**GIVEN TEXT**
-- Begin --

A new AHRC-funded project led by Professor James Smith (Department of English Studies, Durham University) and Professor Michael S Goodman (Director of the King’s Centre for the Study of Intelligence, King’s College London) will investigate the cultural legacies of the Cambridge spy ring.
The Cambridge spy ring was one of the most audacious and controversial espionage operations of modern history, with implications that upended the mid-century Western intelligence community and that still echo across contemporary British culture and society. With the spy ring instigated in the 1930s by the secret recruitment of Cambridge alumni Guy Burgess, Anthony Blunt, John Cairncross, Kim Philby, and Donald Maclean as long-term intelligence agents by the USSR, over the next decades the career paths of the group went on to deliberately compromise the most sensitive organs of British government and society – including the Security Service MI5, the Secret Intelligence Service MI6, the BBC, the Foreign Office, and even Buckingham Palace – in a way that exploited the unspoken assumptions of class-based loyalty and trust that had previously been central to the operations of the British ‘establishment’.

-- End --

**EXERCISE AIM**
Copy out the passage above about the Cambridge spy ring project word for word, in full.

**DATA SHOWN**

-- Begin --

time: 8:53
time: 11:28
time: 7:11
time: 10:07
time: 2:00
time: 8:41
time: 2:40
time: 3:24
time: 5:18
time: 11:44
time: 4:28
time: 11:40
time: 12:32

-- End --
-- Begin --

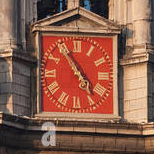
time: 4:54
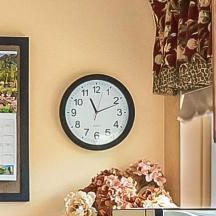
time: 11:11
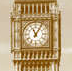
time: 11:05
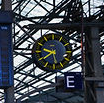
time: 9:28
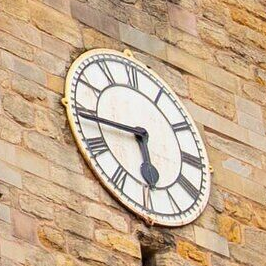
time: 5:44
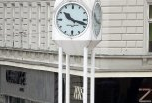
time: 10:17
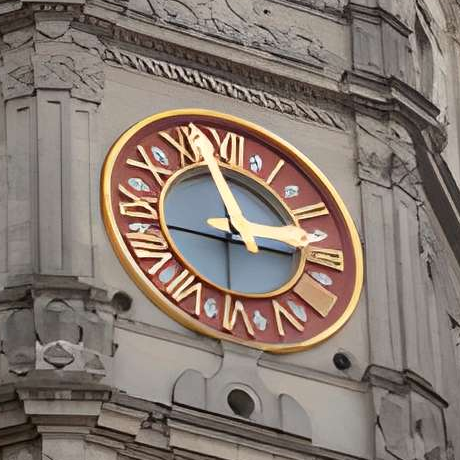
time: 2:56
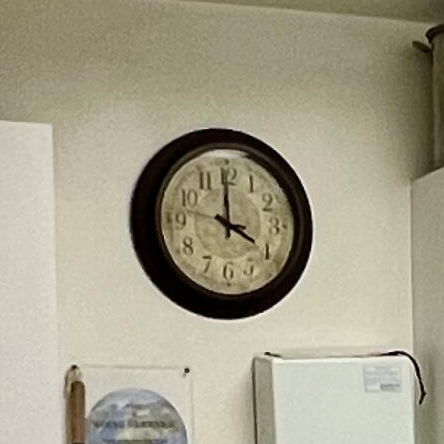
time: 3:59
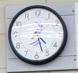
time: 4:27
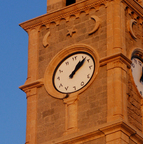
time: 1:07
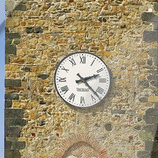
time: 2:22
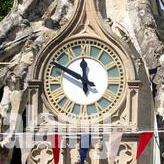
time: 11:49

-- End --

**RIGHT ANSWER**
A new AHRC-funded project led by Professor James Smith (Department of English Studies, Durham University) and Professor Michael S Goodman (Director of the King’s Centre for the Study of Intelligence, King’s College London) will investigate the cultural legacies of the Cambridge spy ring.
The Cambridge spy ring was one of the most audacious and controversial espionage operations of modern history, with implications that upended the mid-century Western intelligence community and that still echo across contemporary British culture and society. With the spy ring instigated in the 1930s by the secret recruitment of Cambridge alumni Guy Burgess, Anthony Blunt, John Cairncross, Kim Philby, and Donald Maclean as long-term intelligence agents by the USSR, over the next decades the career paths of the group went on to deliberately compromise the most sensitive organs of British government and society – including the Security Service MI5, the Secret Intelligence Service MI6, the BBC, the Foreign Office, and even Buckingham Palace – in a way that exploited the unspoken assumptions of class-based loyalty and trust that had previously been central to the operations of the British ‘establishment’.